I have a pandas dataframe that looks like this:
import pandas as pd
import numpy as np
d = {'value1': [1, 2, 3, -4, 5, -1, -7, -2, 4, -5], 'value2': [100, 200, 200, 300, np.nan, np.nan, np.nan, np.nan, np.nan, np.nan]}
df = pd.DataFrame(data=d)
value1 value2
1 100.0
2 200.0
3 200.0
-4 300.0
5 NaN
-1 NaN
-7 NaN
-2 NaN
4 NaN
-5 NaN
How do I assign the same value in column value2
for all absolute numbers in column value1
? Like so:
value1 value2
1 100.0
2 200.0
3 200.0
-4 300.0
5 NaN
-1 100.0
-7 NaN
-2 200.0
4 300.0
-5 NaN
CodePudding user response:
Use Series.map
by new Series
by converting value1
to absolute values, converted to index, remove missing values and mapping absolute values of original:
s = df.assign(value1 = df['value1'].abs()).set_index('value1')['value2'].dropna()

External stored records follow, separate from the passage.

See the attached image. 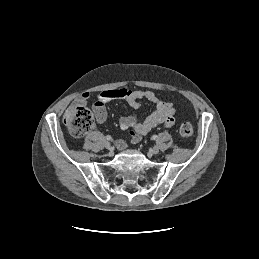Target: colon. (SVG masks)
I'll return each instance as SVG.
<instances>
[{
    "label": "colon",
    "mask_w": 259,
    "mask_h": 259,
    "mask_svg": "<svg viewBox=\"0 0 259 259\" xmlns=\"http://www.w3.org/2000/svg\"><path fill=\"white\" fill-rule=\"evenodd\" d=\"M64 124L67 126L70 133L75 137H81L88 133L95 124L94 115L91 110L82 104H73L70 106L63 116ZM193 126L188 123H182L179 127V134L183 138L193 136Z\"/></svg>",
    "instance_id": "colon-1"
}]
</instances>
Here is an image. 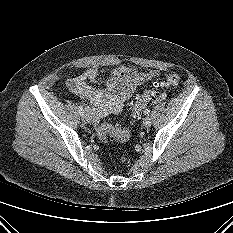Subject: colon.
Here are the masks:
<instances>
[{
	"mask_svg": "<svg viewBox=\"0 0 233 233\" xmlns=\"http://www.w3.org/2000/svg\"><path fill=\"white\" fill-rule=\"evenodd\" d=\"M179 82V75L170 74L160 82H156L152 88L147 89L139 94L132 104V119H138L146 105L162 98V95L158 92V89L175 87L179 84ZM97 136L99 140L104 143L107 142L109 138L125 142L130 139L131 132L129 128H120L109 123H102L97 127ZM121 160L124 161L125 158L122 157Z\"/></svg>",
	"mask_w": 233,
	"mask_h": 233,
	"instance_id": "1",
	"label": "colon"
}]
</instances>
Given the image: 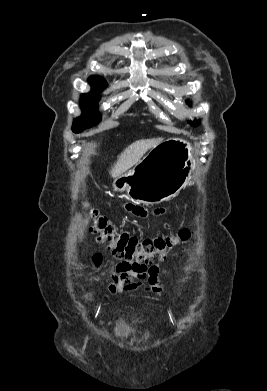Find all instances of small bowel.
Wrapping results in <instances>:
<instances>
[{
	"label": "small bowel",
	"instance_id": "1",
	"mask_svg": "<svg viewBox=\"0 0 267 391\" xmlns=\"http://www.w3.org/2000/svg\"><path fill=\"white\" fill-rule=\"evenodd\" d=\"M124 208L139 217H147L149 212L139 205L127 203ZM163 209H157L152 212L154 215L163 213ZM94 264L98 265L101 261L99 255L93 258ZM111 269V284L110 290L112 292L132 291L139 287H143L146 291H151L156 294L163 292V286L158 278V270L146 268L138 265L119 263L116 266H110Z\"/></svg>",
	"mask_w": 267,
	"mask_h": 391
}]
</instances>
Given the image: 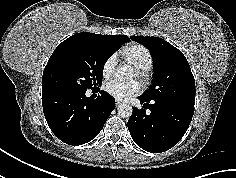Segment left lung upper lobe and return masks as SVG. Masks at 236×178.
<instances>
[{
	"label": "left lung upper lobe",
	"instance_id": "5c2ea615",
	"mask_svg": "<svg viewBox=\"0 0 236 178\" xmlns=\"http://www.w3.org/2000/svg\"><path fill=\"white\" fill-rule=\"evenodd\" d=\"M131 40L150 50L154 64L152 85L141 97L148 101L194 105L195 79L184 54L158 37L132 36Z\"/></svg>",
	"mask_w": 236,
	"mask_h": 178
}]
</instances>
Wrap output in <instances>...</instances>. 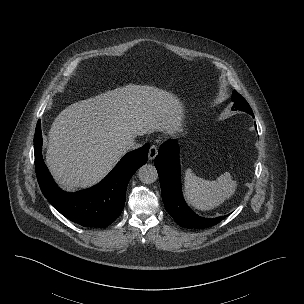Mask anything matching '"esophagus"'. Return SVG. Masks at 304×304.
I'll return each mask as SVG.
<instances>
[{
    "mask_svg": "<svg viewBox=\"0 0 304 304\" xmlns=\"http://www.w3.org/2000/svg\"><path fill=\"white\" fill-rule=\"evenodd\" d=\"M158 153V148L155 145H152L149 149L148 158L149 160H153Z\"/></svg>",
    "mask_w": 304,
    "mask_h": 304,
    "instance_id": "esophagus-1",
    "label": "esophagus"
}]
</instances>
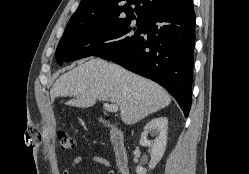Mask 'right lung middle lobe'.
I'll return each instance as SVG.
<instances>
[{
  "mask_svg": "<svg viewBox=\"0 0 249 174\" xmlns=\"http://www.w3.org/2000/svg\"><path fill=\"white\" fill-rule=\"evenodd\" d=\"M134 17L118 18L105 22L67 27L56 50V61H74L89 56L114 54L134 44L141 36L144 21L137 19V27H131ZM137 30L132 36L129 32Z\"/></svg>",
  "mask_w": 249,
  "mask_h": 174,
  "instance_id": "1",
  "label": "right lung middle lobe"
}]
</instances>
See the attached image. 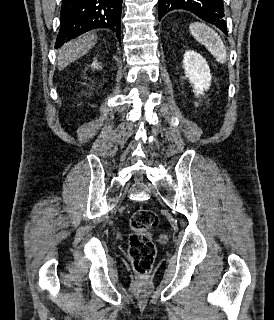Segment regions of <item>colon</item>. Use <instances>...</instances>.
<instances>
[{
    "label": "colon",
    "mask_w": 274,
    "mask_h": 320,
    "mask_svg": "<svg viewBox=\"0 0 274 320\" xmlns=\"http://www.w3.org/2000/svg\"><path fill=\"white\" fill-rule=\"evenodd\" d=\"M157 223L153 210L140 208L130 218L129 255L135 270L145 274L151 270L155 258V245L150 229Z\"/></svg>",
    "instance_id": "1"
}]
</instances>
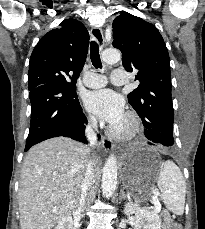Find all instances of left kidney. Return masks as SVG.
I'll return each mask as SVG.
<instances>
[{
	"instance_id": "5707ae66",
	"label": "left kidney",
	"mask_w": 205,
	"mask_h": 229,
	"mask_svg": "<svg viewBox=\"0 0 205 229\" xmlns=\"http://www.w3.org/2000/svg\"><path fill=\"white\" fill-rule=\"evenodd\" d=\"M124 212L126 215L135 214L134 229H161V219L156 212L150 208L139 206V202H129L125 204Z\"/></svg>"
}]
</instances>
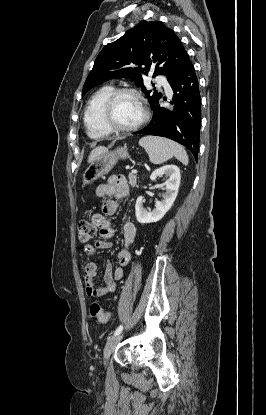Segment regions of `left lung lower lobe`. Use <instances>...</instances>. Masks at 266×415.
Listing matches in <instances>:
<instances>
[{"label":"left lung lower lobe","instance_id":"obj_1","mask_svg":"<svg viewBox=\"0 0 266 415\" xmlns=\"http://www.w3.org/2000/svg\"><path fill=\"white\" fill-rule=\"evenodd\" d=\"M174 92L173 108L157 105L152 108L150 123L134 134L162 136L172 139L198 157L201 96L194 66L188 57L176 77L170 81Z\"/></svg>","mask_w":266,"mask_h":415}]
</instances>
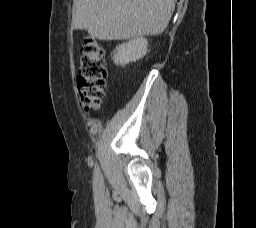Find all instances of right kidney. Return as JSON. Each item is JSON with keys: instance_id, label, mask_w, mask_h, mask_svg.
Segmentation results:
<instances>
[{"instance_id": "1", "label": "right kidney", "mask_w": 256, "mask_h": 228, "mask_svg": "<svg viewBox=\"0 0 256 228\" xmlns=\"http://www.w3.org/2000/svg\"><path fill=\"white\" fill-rule=\"evenodd\" d=\"M147 46V39L142 37L119 45L113 56L114 63L117 65H126L141 59L147 53Z\"/></svg>"}]
</instances>
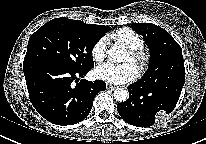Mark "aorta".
Returning <instances> with one entry per match:
<instances>
[{
	"label": "aorta",
	"instance_id": "obj_1",
	"mask_svg": "<svg viewBox=\"0 0 206 144\" xmlns=\"http://www.w3.org/2000/svg\"><path fill=\"white\" fill-rule=\"evenodd\" d=\"M125 53V49L119 44H114L108 50V55L117 62L123 61ZM114 98L118 102H125L129 98V93L124 88H117L114 91Z\"/></svg>",
	"mask_w": 206,
	"mask_h": 144
}]
</instances>
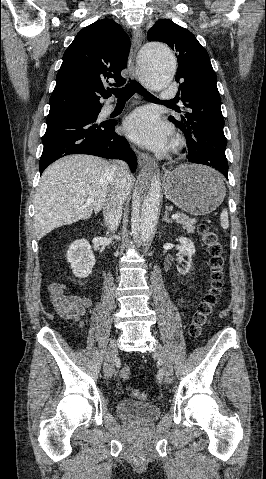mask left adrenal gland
Wrapping results in <instances>:
<instances>
[{
  "label": "left adrenal gland",
  "instance_id": "a2214340",
  "mask_svg": "<svg viewBox=\"0 0 266 479\" xmlns=\"http://www.w3.org/2000/svg\"><path fill=\"white\" fill-rule=\"evenodd\" d=\"M162 221H164L166 223H172V220H170L169 217H168V212L167 211H165V215L162 218Z\"/></svg>",
  "mask_w": 266,
  "mask_h": 479
}]
</instances>
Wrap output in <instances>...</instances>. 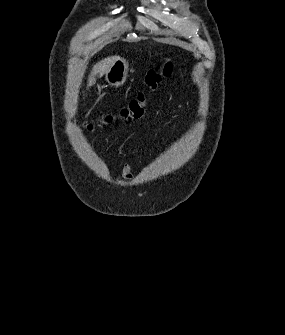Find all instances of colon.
<instances>
[{
	"instance_id": "obj_1",
	"label": "colon",
	"mask_w": 285,
	"mask_h": 335,
	"mask_svg": "<svg viewBox=\"0 0 285 335\" xmlns=\"http://www.w3.org/2000/svg\"><path fill=\"white\" fill-rule=\"evenodd\" d=\"M173 65L171 61L164 60L159 68L150 69L146 74V84L150 90H155L162 79L171 75ZM147 106L146 94L141 92L134 97L126 106H124L117 115H106L101 120V125H109L117 120L131 121L141 118ZM98 125L90 124L88 126L89 132H94Z\"/></svg>"
}]
</instances>
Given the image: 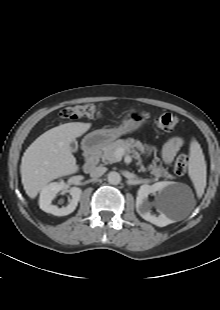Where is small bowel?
Here are the masks:
<instances>
[{"label": "small bowel", "mask_w": 220, "mask_h": 310, "mask_svg": "<svg viewBox=\"0 0 220 310\" xmlns=\"http://www.w3.org/2000/svg\"><path fill=\"white\" fill-rule=\"evenodd\" d=\"M185 145V140L180 136L170 138L162 148V159L165 163H171L177 153Z\"/></svg>", "instance_id": "c3829d8e"}]
</instances>
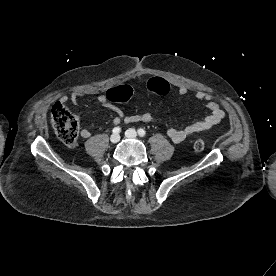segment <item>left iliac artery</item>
I'll list each match as a JSON object with an SVG mask.
<instances>
[{
	"label": "left iliac artery",
	"instance_id": "left-iliac-artery-1",
	"mask_svg": "<svg viewBox=\"0 0 276 276\" xmlns=\"http://www.w3.org/2000/svg\"><path fill=\"white\" fill-rule=\"evenodd\" d=\"M138 134H139V136L144 137L146 135V131L144 129L140 128V129H138Z\"/></svg>",
	"mask_w": 276,
	"mask_h": 276
}]
</instances>
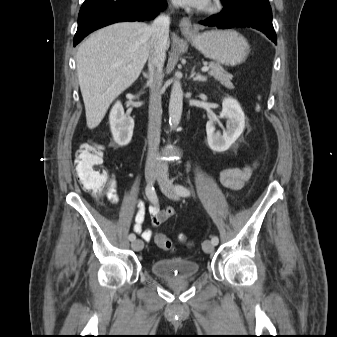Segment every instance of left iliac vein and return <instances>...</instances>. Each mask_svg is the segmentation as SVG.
I'll return each instance as SVG.
<instances>
[{"mask_svg":"<svg viewBox=\"0 0 337 337\" xmlns=\"http://www.w3.org/2000/svg\"><path fill=\"white\" fill-rule=\"evenodd\" d=\"M157 181L160 185L162 192L168 198L173 199V200L179 199L172 182L167 177L165 168L160 170L157 176ZM202 248L205 253H211L214 250V244L210 240H205L203 242Z\"/></svg>","mask_w":337,"mask_h":337,"instance_id":"4c4485c4","label":"left iliac vein"}]
</instances>
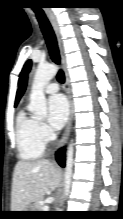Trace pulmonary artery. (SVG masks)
<instances>
[{"label":"pulmonary artery","instance_id":"e3ab8cb5","mask_svg":"<svg viewBox=\"0 0 123 219\" xmlns=\"http://www.w3.org/2000/svg\"><path fill=\"white\" fill-rule=\"evenodd\" d=\"M59 90V85L57 83H50L45 86L44 91L48 94H53L58 92Z\"/></svg>","mask_w":123,"mask_h":219}]
</instances>
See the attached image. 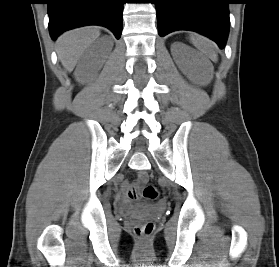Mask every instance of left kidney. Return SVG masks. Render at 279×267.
<instances>
[{
  "label": "left kidney",
  "instance_id": "obj_1",
  "mask_svg": "<svg viewBox=\"0 0 279 267\" xmlns=\"http://www.w3.org/2000/svg\"><path fill=\"white\" fill-rule=\"evenodd\" d=\"M173 46L179 47L180 44L177 43V44H174ZM175 62L178 65L179 69L183 72V74L191 77L190 76V69H189L188 64H187V62H186V60L183 56H179L178 58H176Z\"/></svg>",
  "mask_w": 279,
  "mask_h": 267
}]
</instances>
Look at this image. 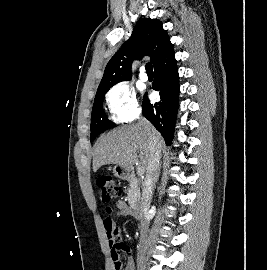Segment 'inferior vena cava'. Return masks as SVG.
<instances>
[{
  "label": "inferior vena cava",
  "instance_id": "inferior-vena-cava-1",
  "mask_svg": "<svg viewBox=\"0 0 267 270\" xmlns=\"http://www.w3.org/2000/svg\"><path fill=\"white\" fill-rule=\"evenodd\" d=\"M139 124L147 130L150 141V158L146 168V177L143 183L142 197L139 205V212L141 215L140 243L143 244L147 238L149 228V208L153 189L159 177L161 150L157 144L154 128L150 122L145 117H141Z\"/></svg>",
  "mask_w": 267,
  "mask_h": 270
}]
</instances>
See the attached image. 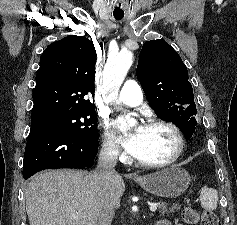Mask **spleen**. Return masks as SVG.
Here are the masks:
<instances>
[{"label":"spleen","mask_w":237,"mask_h":225,"mask_svg":"<svg viewBox=\"0 0 237 225\" xmlns=\"http://www.w3.org/2000/svg\"><path fill=\"white\" fill-rule=\"evenodd\" d=\"M218 193L215 189L204 186L200 192V203L205 210H215L217 208Z\"/></svg>","instance_id":"obj_1"}]
</instances>
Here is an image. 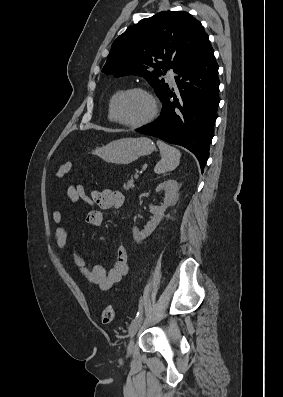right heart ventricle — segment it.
Segmentation results:
<instances>
[{"mask_svg":"<svg viewBox=\"0 0 283 397\" xmlns=\"http://www.w3.org/2000/svg\"><path fill=\"white\" fill-rule=\"evenodd\" d=\"M122 89H118L116 91L113 92V94L111 95L110 99H109V103H108V118L110 121H115L113 118V114H112V110H111V105H112V100L115 97V95L117 93H119Z\"/></svg>","mask_w":283,"mask_h":397,"instance_id":"e07e8e85","label":"right heart ventricle"}]
</instances>
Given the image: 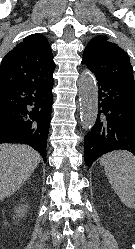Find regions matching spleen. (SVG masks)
Instances as JSON below:
<instances>
[{
  "label": "spleen",
  "instance_id": "obj_1",
  "mask_svg": "<svg viewBox=\"0 0 135 249\" xmlns=\"http://www.w3.org/2000/svg\"><path fill=\"white\" fill-rule=\"evenodd\" d=\"M100 164L121 202L135 209V156L127 151H116L103 156Z\"/></svg>",
  "mask_w": 135,
  "mask_h": 249
}]
</instances>
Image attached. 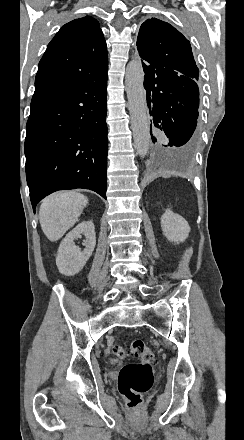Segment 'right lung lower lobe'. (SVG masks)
I'll use <instances>...</instances> for the list:
<instances>
[{"mask_svg": "<svg viewBox=\"0 0 244 440\" xmlns=\"http://www.w3.org/2000/svg\"><path fill=\"white\" fill-rule=\"evenodd\" d=\"M107 71L89 69L35 86L26 125V178L33 208L57 190L106 199Z\"/></svg>", "mask_w": 244, "mask_h": 440, "instance_id": "obj_1", "label": "right lung lower lobe"}]
</instances>
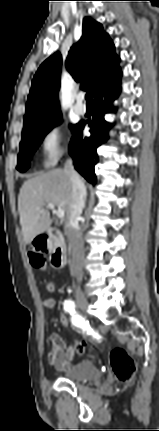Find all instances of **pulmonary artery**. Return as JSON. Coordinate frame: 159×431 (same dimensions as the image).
<instances>
[{"instance_id":"e3ab8cb5","label":"pulmonary artery","mask_w":159,"mask_h":431,"mask_svg":"<svg viewBox=\"0 0 159 431\" xmlns=\"http://www.w3.org/2000/svg\"><path fill=\"white\" fill-rule=\"evenodd\" d=\"M83 101V95L77 96V102L74 105V111L75 113L79 115H84L86 113V106L82 103Z\"/></svg>"}]
</instances>
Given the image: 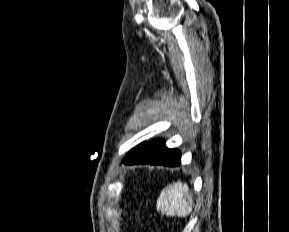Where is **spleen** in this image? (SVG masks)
<instances>
[{
    "label": "spleen",
    "instance_id": "obj_1",
    "mask_svg": "<svg viewBox=\"0 0 289 232\" xmlns=\"http://www.w3.org/2000/svg\"><path fill=\"white\" fill-rule=\"evenodd\" d=\"M157 209L166 216L186 217L193 209L191 191L181 181L167 185L157 200Z\"/></svg>",
    "mask_w": 289,
    "mask_h": 232
}]
</instances>
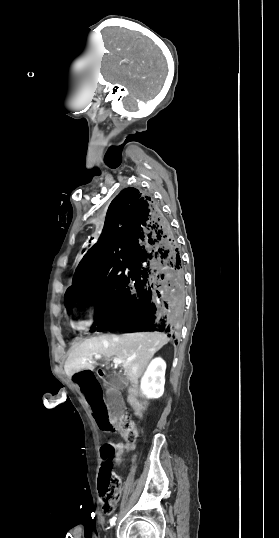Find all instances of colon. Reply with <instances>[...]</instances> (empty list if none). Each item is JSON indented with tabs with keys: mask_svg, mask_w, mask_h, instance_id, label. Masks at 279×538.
<instances>
[{
	"mask_svg": "<svg viewBox=\"0 0 279 538\" xmlns=\"http://www.w3.org/2000/svg\"><path fill=\"white\" fill-rule=\"evenodd\" d=\"M116 429L128 443H134L138 438L137 425L129 416H123L117 423ZM100 453L102 466L99 474V492L104 513H110L113 510L121 481L112 471L111 462L116 454L114 448L106 443L101 446Z\"/></svg>",
	"mask_w": 279,
	"mask_h": 538,
	"instance_id": "obj_1",
	"label": "colon"
}]
</instances>
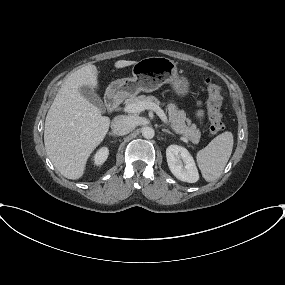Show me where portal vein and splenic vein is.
Here are the masks:
<instances>
[{
    "label": "portal vein and splenic vein",
    "instance_id": "18ae733b",
    "mask_svg": "<svg viewBox=\"0 0 285 285\" xmlns=\"http://www.w3.org/2000/svg\"><path fill=\"white\" fill-rule=\"evenodd\" d=\"M145 109L153 110L165 124H168V119L164 111L154 103L138 102L124 107V111L127 113H139Z\"/></svg>",
    "mask_w": 285,
    "mask_h": 285
}]
</instances>
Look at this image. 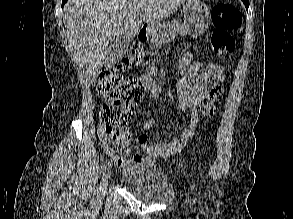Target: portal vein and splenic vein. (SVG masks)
<instances>
[{
  "mask_svg": "<svg viewBox=\"0 0 293 219\" xmlns=\"http://www.w3.org/2000/svg\"><path fill=\"white\" fill-rule=\"evenodd\" d=\"M139 15H140V16H143V13H140Z\"/></svg>",
  "mask_w": 293,
  "mask_h": 219,
  "instance_id": "obj_1",
  "label": "portal vein and splenic vein"
}]
</instances>
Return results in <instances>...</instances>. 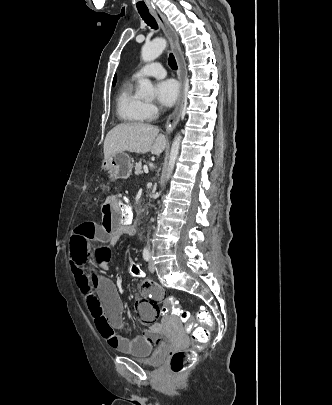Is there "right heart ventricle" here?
<instances>
[{"instance_id":"right-heart-ventricle-1","label":"right heart ventricle","mask_w":332,"mask_h":405,"mask_svg":"<svg viewBox=\"0 0 332 405\" xmlns=\"http://www.w3.org/2000/svg\"><path fill=\"white\" fill-rule=\"evenodd\" d=\"M116 111L124 123L139 124L148 120L146 104L135 95L133 80L121 87L116 98Z\"/></svg>"}]
</instances>
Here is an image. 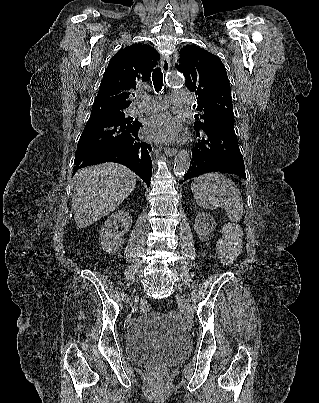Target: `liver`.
Here are the masks:
<instances>
[{"label": "liver", "mask_w": 319, "mask_h": 403, "mask_svg": "<svg viewBox=\"0 0 319 403\" xmlns=\"http://www.w3.org/2000/svg\"><path fill=\"white\" fill-rule=\"evenodd\" d=\"M135 185L136 175L119 164L105 163L79 170L71 205L77 227L85 228L113 212Z\"/></svg>", "instance_id": "6515ba94"}]
</instances>
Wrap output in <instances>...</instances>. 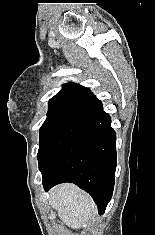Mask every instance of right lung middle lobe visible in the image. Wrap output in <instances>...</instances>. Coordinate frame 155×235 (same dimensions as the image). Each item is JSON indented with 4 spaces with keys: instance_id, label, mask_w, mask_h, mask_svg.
Listing matches in <instances>:
<instances>
[{
    "instance_id": "obj_1",
    "label": "right lung middle lobe",
    "mask_w": 155,
    "mask_h": 235,
    "mask_svg": "<svg viewBox=\"0 0 155 235\" xmlns=\"http://www.w3.org/2000/svg\"><path fill=\"white\" fill-rule=\"evenodd\" d=\"M92 124L72 116L48 113L40 128L39 169L48 168L59 153Z\"/></svg>"
}]
</instances>
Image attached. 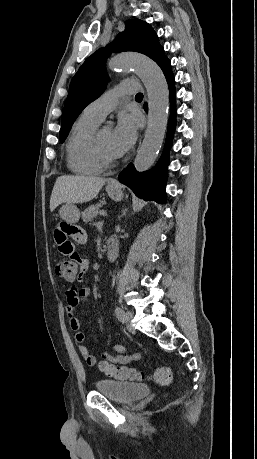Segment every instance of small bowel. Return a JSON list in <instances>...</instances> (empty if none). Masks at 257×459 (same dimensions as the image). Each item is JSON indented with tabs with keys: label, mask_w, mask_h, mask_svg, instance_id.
Here are the masks:
<instances>
[{
	"label": "small bowel",
	"mask_w": 257,
	"mask_h": 459,
	"mask_svg": "<svg viewBox=\"0 0 257 459\" xmlns=\"http://www.w3.org/2000/svg\"><path fill=\"white\" fill-rule=\"evenodd\" d=\"M53 243L58 248L61 258H66L68 264H80L82 279L88 267V257L76 244H87L88 236L85 235L84 227H76L75 223H56L53 230ZM91 297V291L87 287H71L66 291V315L69 318L70 328L76 332L75 340L82 343L85 334L81 331V321L75 316L77 307L81 302H86ZM116 354L105 351L103 358L106 361L118 364H127L140 359L139 353L129 354L125 346L117 344L112 347ZM79 352L85 362L90 366L97 364V358L85 345L79 346Z\"/></svg>",
	"instance_id": "small-bowel-1"
}]
</instances>
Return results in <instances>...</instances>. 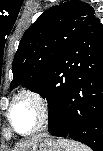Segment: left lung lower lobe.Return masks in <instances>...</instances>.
<instances>
[{
    "label": "left lung lower lobe",
    "mask_w": 103,
    "mask_h": 151,
    "mask_svg": "<svg viewBox=\"0 0 103 151\" xmlns=\"http://www.w3.org/2000/svg\"><path fill=\"white\" fill-rule=\"evenodd\" d=\"M38 93L48 100V131L103 151V26L88 27Z\"/></svg>",
    "instance_id": "obj_1"
}]
</instances>
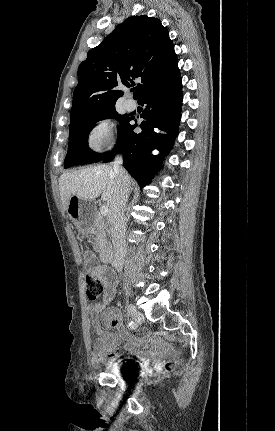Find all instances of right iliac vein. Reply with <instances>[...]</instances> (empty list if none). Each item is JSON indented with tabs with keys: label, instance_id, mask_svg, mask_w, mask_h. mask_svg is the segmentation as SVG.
Returning <instances> with one entry per match:
<instances>
[{
	"label": "right iliac vein",
	"instance_id": "63e3f726",
	"mask_svg": "<svg viewBox=\"0 0 275 431\" xmlns=\"http://www.w3.org/2000/svg\"><path fill=\"white\" fill-rule=\"evenodd\" d=\"M128 312L129 315L132 317V319L137 320L140 318L141 313L137 310V308L134 305L128 306Z\"/></svg>",
	"mask_w": 275,
	"mask_h": 431
}]
</instances>
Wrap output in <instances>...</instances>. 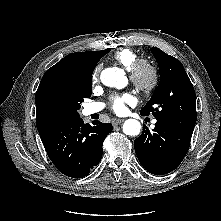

df['value2'] = df['value1'].abs().map(s)
#if possible duplicates in `s.index` convert to dict (last dupe is in dict)
#df['value2'] = df['value1'].abs().map(s.to_dict())
print (df)
value1 value2
0 1 100.0
1 2 200.0
2 3 200.0
3 -4 300.0
4 5 NaN
5 -1 100.0
6 -7 NaN
7 -2 200.0
8 4 300.0
9 -5 NaN
EDIT: Error means there are duplicates in value1
, so first remove missing values, convert to absolute values and remove duplicates with keep first (default) or last rows for dupes.
d = {'value1': [1, 2, 3, -4, 5, -1, -7, -2, 4, -5, -1],
'value2': [100, 200, 200, 300, np.nan, np.nan, np.nan, np.nan, np.nan, np.nan,500]}
df = pd.DataFrame(data=d)
s1 = df.dropna(subset=['value2']).assign(value1 = lambda x: x['value1'].abs()).drop_duplicates('value1').set_index('value1')['value2']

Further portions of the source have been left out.